Question

what weight of glucose would have to be be added to 1700g of water at 20°C to lower its vapour pressure by 0.001mm of hg. The vapour pressure of pure water is 17mm hg at 20°C.​

Answer 1

Answer: 1 gram

Explanation:

As the relative lowering of vapor pressure is directly proportional to the amount of dissolved solute.

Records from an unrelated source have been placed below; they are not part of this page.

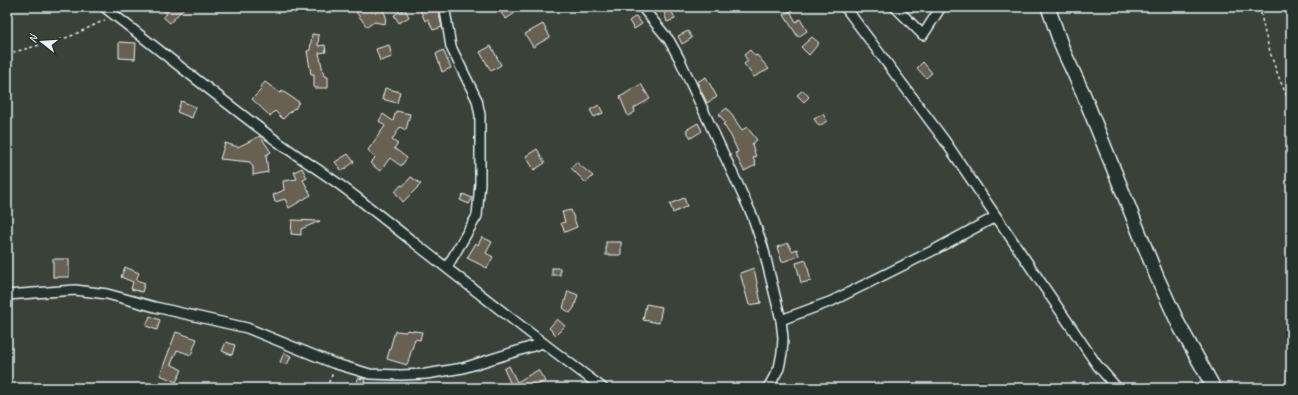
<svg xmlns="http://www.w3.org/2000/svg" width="1298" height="395" viewBox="0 0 1298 395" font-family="Caveat,sans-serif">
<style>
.building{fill:#686151;stroke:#e8f1f8}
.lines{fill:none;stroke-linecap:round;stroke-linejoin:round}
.street-casing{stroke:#e8f1f8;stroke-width:12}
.secondary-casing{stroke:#e8f1f8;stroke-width:16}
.path{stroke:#e8f1f8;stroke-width:1.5;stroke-dasharray:3 3;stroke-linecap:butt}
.street{stroke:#26332d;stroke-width:9}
.secondary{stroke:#26332d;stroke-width:13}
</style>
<rect width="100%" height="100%" fill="#3a4138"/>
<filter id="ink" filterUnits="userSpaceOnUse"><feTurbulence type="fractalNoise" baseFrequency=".025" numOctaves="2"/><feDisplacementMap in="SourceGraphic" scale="8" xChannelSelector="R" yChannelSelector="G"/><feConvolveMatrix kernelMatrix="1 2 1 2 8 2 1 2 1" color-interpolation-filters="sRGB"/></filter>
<g filter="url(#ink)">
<g class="building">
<path d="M160,7H185L170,23L163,17L167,14Z"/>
<path d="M363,7H381L386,16L385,24L374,22L367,27L356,12Z"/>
<path d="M419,7H437L442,27L433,30L428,19L425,21Z"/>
<path d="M509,7L515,13L506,19L501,13Z"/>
<path d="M670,7L675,19L667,22L663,9Z"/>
<path d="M405,9L409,17L399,23L394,15Z"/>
<path d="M790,11L796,22L800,19L807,31L798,37L784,15Z"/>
<path d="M636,16L642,24L634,29L629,21Z"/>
<path d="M543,24L550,37L533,47L525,34Z"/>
<path d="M688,31L692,38L682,44L678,36Z"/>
<path d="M312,34L319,35L318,46L325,45L326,52L319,53L324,76L328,77V88H314V74H311L307,51L310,50Z"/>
<path d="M812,37L819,43L809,55L801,47Z"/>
<path d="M119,42L136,43L135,59L119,58Z"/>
<path d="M389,45L392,57L380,61L376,49Z"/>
<path d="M491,46L501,65L491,71L480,52Z"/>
<path d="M443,50L451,68L442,72L436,54Z"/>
<path d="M750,50L755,56L757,55L769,69L754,77L744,64L748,61L744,55Z"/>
<path d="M923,62L932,73L926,78L917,68Z"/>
<path d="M706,77L717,97L707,103L697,82Z"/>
<path d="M265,82L280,93L282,91L299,102L295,109L294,108L283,119L275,111L270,116L252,99L262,89L260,88Z"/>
<path d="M641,84L650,99L634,108L635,112L628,116L620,97Z"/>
<path d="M385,88L400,92L397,103L382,99Z"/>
<path d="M803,90L809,97L804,102L797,95Z"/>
<path d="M181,101L196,107L192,118L177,112Z"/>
<path d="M599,105L603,113L594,117L590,110Z"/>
<path d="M727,108L742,130L747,127L757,140L752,144L756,157L753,158L756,165L744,171L735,153L738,152L731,136L723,124L725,123L719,114Z"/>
<path d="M396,111L410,114L406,130L400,127L392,140L398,144L394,148L407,158L401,166L390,158L380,171L370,163L375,158L368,150L385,126L379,121L383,114L393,121Z"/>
<path d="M823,114L827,121L819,126L814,119Z"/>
<path d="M698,123L702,131L691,138L686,130Z"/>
<path d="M260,136L271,152L266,155L268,172L253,175V167L250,162L220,159L225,143L238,147Z"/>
<path d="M537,149L545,163L534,170L526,156Z"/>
<path d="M348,154L354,162L342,171L335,162Z"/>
<path d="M576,162L593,176L586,183L571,168Z"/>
<path d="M302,168L307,178L303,180L311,195L289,208L285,199L275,202L273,195L284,190L283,181L297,179L294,172Z"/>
<path d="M411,177L421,184L403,202L395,192L401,185L403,186Z"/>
<path d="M463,194L472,198L469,204L460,200Z"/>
<path d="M684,198L687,206L673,213L670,204Z"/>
<path d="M571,210L577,227L565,232L561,223L565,222L562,212Z"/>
<path d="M292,220L320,221L301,229V235L291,234Z"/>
<path d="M482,237L492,242L486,253L493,257L487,268L467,258L476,243L478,245Z"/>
<rect x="606" y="242" width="15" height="13"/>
<path d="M788,243L792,251L797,249L799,256L782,262L777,247Z"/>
<rect x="53" y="259" width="16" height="18"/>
<path d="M806,260L811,281L801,283L796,263Z"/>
<path d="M125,267L139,273L136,280L145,283L142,292L131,289L133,282L121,277Z"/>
<rect x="552" y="268" width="8" height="7"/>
<path d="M754,268L761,303L749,305L740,273Z"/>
<path d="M568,291L578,295L574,308L570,313L563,308Z"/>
<path d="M646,304L662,307L659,323L643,320Z"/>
<path d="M150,316L160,320L157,330L146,326Z"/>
<path d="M557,319L565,326L556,335L549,328Z"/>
<path d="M407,330L422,332L420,340L415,339L407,365L387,359L395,331L406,332Z"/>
<path d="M176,332L197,339L191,355L177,350L171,364L182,370L176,382L160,375Z"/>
<path d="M226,342L235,345L232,355L222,351Z"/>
<path d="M284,353L291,356L287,365L280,362Z"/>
<path d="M509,366L517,382L538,370L545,381L532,388H507L511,385L504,369Z"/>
<path d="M358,378L365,379L363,388H355Z"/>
</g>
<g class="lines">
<g class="street-casing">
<g id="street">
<path d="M104,7C162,52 219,98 278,142C304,161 331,177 356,197C438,261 519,326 603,388"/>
<path d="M443,7L445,10L451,47L477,100L480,115V183L477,216L447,267"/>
<path d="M642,7L669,40L679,58L752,215L763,247L781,320L783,338L782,353L779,368L768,388"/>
<path d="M845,7L945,141L1097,365L1117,388"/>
<path d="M895,7L923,35L941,7"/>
<path d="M7,295L75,290L107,294L155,307L247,328L333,363L370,374L401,375L426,374L463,368L543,343"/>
<path d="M781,320L832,301L936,249L995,217"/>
</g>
</g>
<g class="secondary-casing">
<path id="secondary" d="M1048,7L1063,50L1083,93L1157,277L1179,325L1214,388"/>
</g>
<g class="path">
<path d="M1260,7C1265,41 1276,74 1291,105"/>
<path d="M7,54L69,37L105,20"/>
<path d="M326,388L333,373"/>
</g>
<use href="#street" class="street"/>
<use href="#secondary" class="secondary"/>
</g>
</g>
<rect width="1298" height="395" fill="none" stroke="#26332d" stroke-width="24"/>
<rect x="12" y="12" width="1274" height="371" fill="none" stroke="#e8f1f8" stroke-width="1.5" filter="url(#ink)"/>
<g transform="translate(42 42) rotate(287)" stroke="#26332d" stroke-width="3" paint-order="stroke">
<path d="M0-3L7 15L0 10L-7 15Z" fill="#e8f1f8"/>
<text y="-6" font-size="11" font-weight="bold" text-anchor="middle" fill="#e8f1f8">N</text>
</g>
</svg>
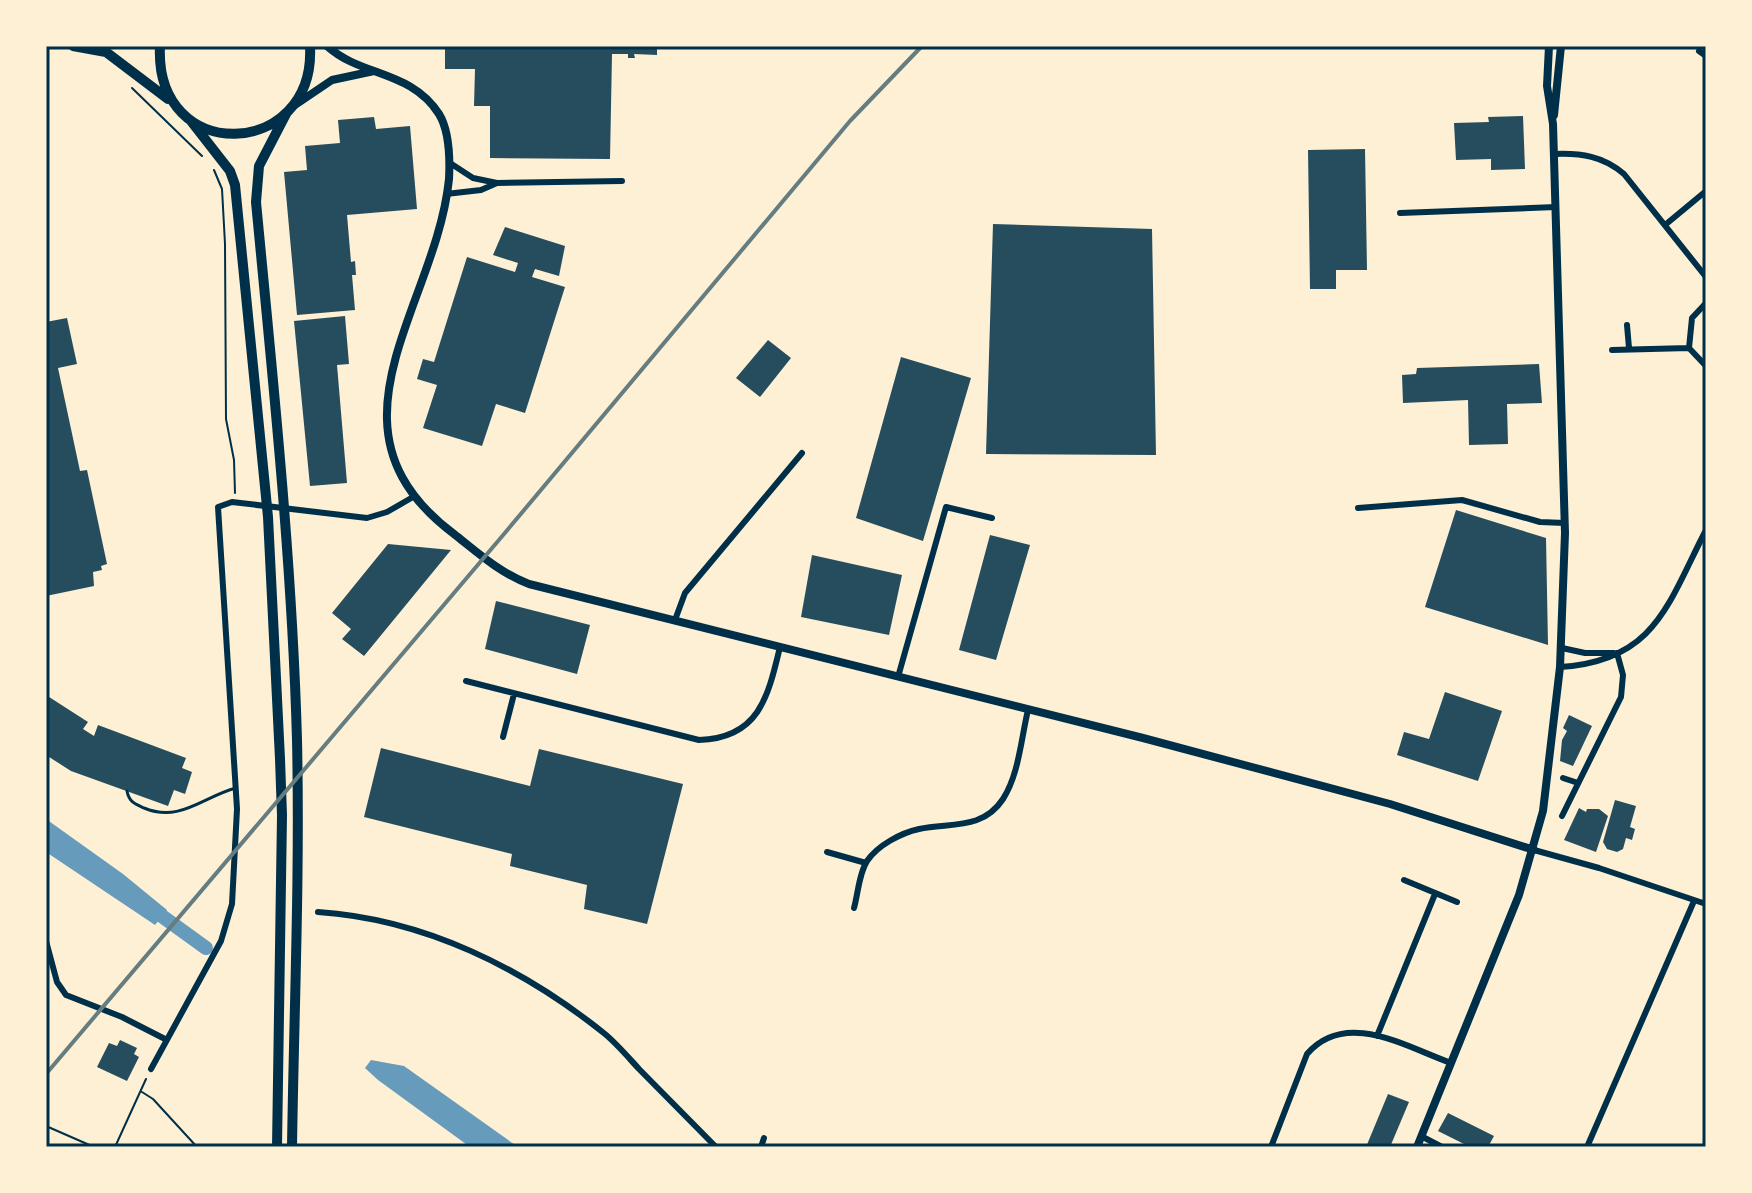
<svg xmlns="http://www.w3.org/2000/svg" width="1752" height="1193" font-family="'Crimson Pro',serif">
  <style>
    .water { fill: #669bbc }
    .lines { fill: none; stroke-linecap: round; stroke-linejoin: round }
    .canal { stroke: #669bbc; stroke-width: 14 }
    .building { fill: #264d5e }
    .path { stroke: #003049; stroke-width: 2 }
    .service { stroke: #003049; stroke-width: 3 }
    .minor { stroke: #003049; stroke-width: 6 }
    .tertiary { stroke: #003049; stroke-width: 8 }
    .primary { stroke: #003049; stroke-width: 10 }
    .rail { stroke: #657d81; stroke-width: 4 }
    .neatline { fill: none; stroke: #003049; stroke-width: 3 }
  </style>
  <rect width="100%" height="100%" fill="#fdf0d5"/>
  <!-- water -->
  <path class="water" d="M46,819L123,874L167,910L155,925L46,852Z
    M371,1060L404,1066L518,1147H470L378,1080L365,1068Z"/>
  <g class="lines">
    <!-- canal -->
    <path class="canal" d="M148,906L206,948"/>
  </g>
  <!-- building -->
  <path class="building" d="M445,46H657V55L634,54L635,58H628V54H612L610,159L490,158V106H474L475,69H445Z
    M1523,116L1525,169L1491,170V159L1456,160L1454,123L1489,122L1488,117Z
    M374,117L376,129L410,126L417,209L347,215L351,262L355,261L356,275H352L355,310L297,315L284,172L307,170L305,146L340,143L338,120Z
    M1365,149L1367,270H1336V289H1310L1308,150Z
    M993,224L1152,229L1156,455L986,454Z
    M505,227L565,246L559,276L535,269L532,277L565,287L525,413L496,404L482,446L423,428L437,385L417,379L423,359L434,362L467,257L515,272L518,263L493,255Z
    M345,316L349,364L337,365L347,483L310,486L294,321Z
    M67,318L77,364L58,368L80,471L87,470L107,564L101,566L102,570L93,572L94,586L46,596V322Z
    M768,340L791,358L760,397L736,378Z
    M901,357L971,378L923,541L856,518Z
    M1539,364L1542,403L1507,404L1508,444L1469,445L1468,400L1403,403L1402,375L1416,374L1417,368Z
    M1456,510L1546,538L1548,645L1425,607Z
    M990,535L1030,545L996,660L959,650Z
    M388,544L451,550L364,656L342,639L351,629L332,613Z
    M812,555L902,575L889,635L801,617Z
    M496,601L590,625L577,674L485,649Z
    M1445,692L1502,711L1478,781L1397,755L1404,732L1429,739Z
    M46,695L88,722L83,729L94,736L98,725L186,758L182,768L192,772L185,794L174,790L168,806L71,771L46,755Z
    M1569,715L1592,726L1573,766L1560,761L1562,740L1567,731L1563,728Z
    M381,748L530,786L539,749L683,784L647,924L584,909L587,885L510,866L512,854L364,817Z
    M1615,800L1636,806L1630,827L1635,829L1632,840L1626,838L1623,849L1617,852L1607,849L1603,842Z
    M1579,808L1586,812L1587,809H1599L1608,816L1596,852L1564,840Z
    M120,1040L137,1048L134,1054L139,1057L127,1081L97,1067L109,1043L117,1046Z
    M1388,1094L1409,1102L1390,1147H1366Z
    M1448,1113L1494,1136L1488,1147H1470L1438,1131Z"/>
  <g class="lines">
    <!-- path -->
    <path class="path" d="M132,88L202,156
      M214,170L222,189L225,244L226,419L234,460L235,493
      M142,1092L153,1099L197,1147
      M46,1126L94,1147
      M115,1147L146,1079"/>
    <!-- service -->
    <path class="service" d="M127,791C129,802 135,804 144,808C180,823 202,797 236,788"/>
    <!-- minor -->
    <path class="minor" d="M1699,51L1706,56
      M1555,154C1581,153 1603,156 1624,174L1706,277
      M450,163L473,178L497,183L622,181
      M446,194L481,190L497,183
      M1400,213L1556,207
      M1665,225L1706,191
      M1706,303L1692,318L1689,348L1706,366
      M1627,325L1629,348
      M1612,350L1689,348
      M1358,508L1462,500L1540,522L1565,523
      M675,620L685,593L802,453
      M1562,648L1585,653H1614
      M1560,667C1656,661 1668,603 1706,530
      M898,677L946,507L992,518
      M466,681L699,740C759,738 768,697 780,647
      M503,737L514,694
      M1563,778L1578,783
      M1562,816L1621,697L1623,675L1617,653
      M1534,850L1599,868L1706,904
      M827,852L866,863
      M1404,880L1457,902
      M854,908C858,894 859,873 867,861C878,845 901,833 919,829C949,822 982,831 1003,799C1019,774 1021,739 1028,710
      M318,912C424,919 523,968 605,1034C617,1044 628,1057 639,1069C665,1095 690,1121 716,1147
      M46,941L57,982L66,995L122,1017L167,1040
      M1377,1036L1435,894
      M151,1069L221,941L232,904L237,809L218,507L232,502L367,518L387,512L413,497
      M1421,1136L1442,1147
      M761,1147L764,1138
      M1271,1147L1307,1054C1346,1009 1406,1047 1451,1063
      M1587,1147L1694,901"/>
    <!-- tertiary -->
    <path class="tertiary" d="M327,46C361,77 411,70 439,114C450,132 450,159 449,179C436,308 313,428 454,534C478,553 500,573 529,584L1143,738L1390,804L1534,850
      M295,105L332,80L374,71
      M1554,115L1561,46
      M1417,1147L1519,895L1543,811L1560,667L1565,533L1553,124L1547,86L1549,46"/>
    <!-- primary -->
    <path class="primary" d="M73,46L106,52L168,99
      M160,46C154,166 316,160 310,46
      M286,114L259,166L256,202C273,381 292,560 297,740C300,876 294,1011 292,1147
      M191,121L230,171L235,185L268,517L280,759L282,815L277,1147"/>
    <!-- rail -->
    <path class="rail" d="M46,1074L504,534L850,121L922,46"/>
  </g>
  <!-- border -->
  <rect width="1752" height="1193" fill="none" stroke="#fdf0d5" stroke-width="96"/>
  <rect x="48" y="48" width="1656" height="1097" class="neatline"/>
</svg>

The formula for relative lowering of vapor pressure will be,

$\frac{p^o-p_s}{p^o}=\frac{w_2M_1}{w_1M_2}$

where,

$p^o-p_s$ = lowering of vapor pressure = 0.001 mmHg

$p6)$ = vapor pressure of solvent  = 17 mmHg

$w_2$ = mass of solute  (glucose) = x g

$w_1$ = mass of solvent  = 1700 g

$M_1$ = molar mass of solvent (water) = 18 g/mole

$M_2$ = molar mass of solute (glucose) = 180 g/mole

Now put all the given values in this formula ,we get the vapor pressure of the solution.

$\frac{0.001}{17}=\frac{x\times 18}{1700\times 180}$

$x=1g$

Therefore, the weight of glucose that would have to be be added to 1700g of water is 1 gram.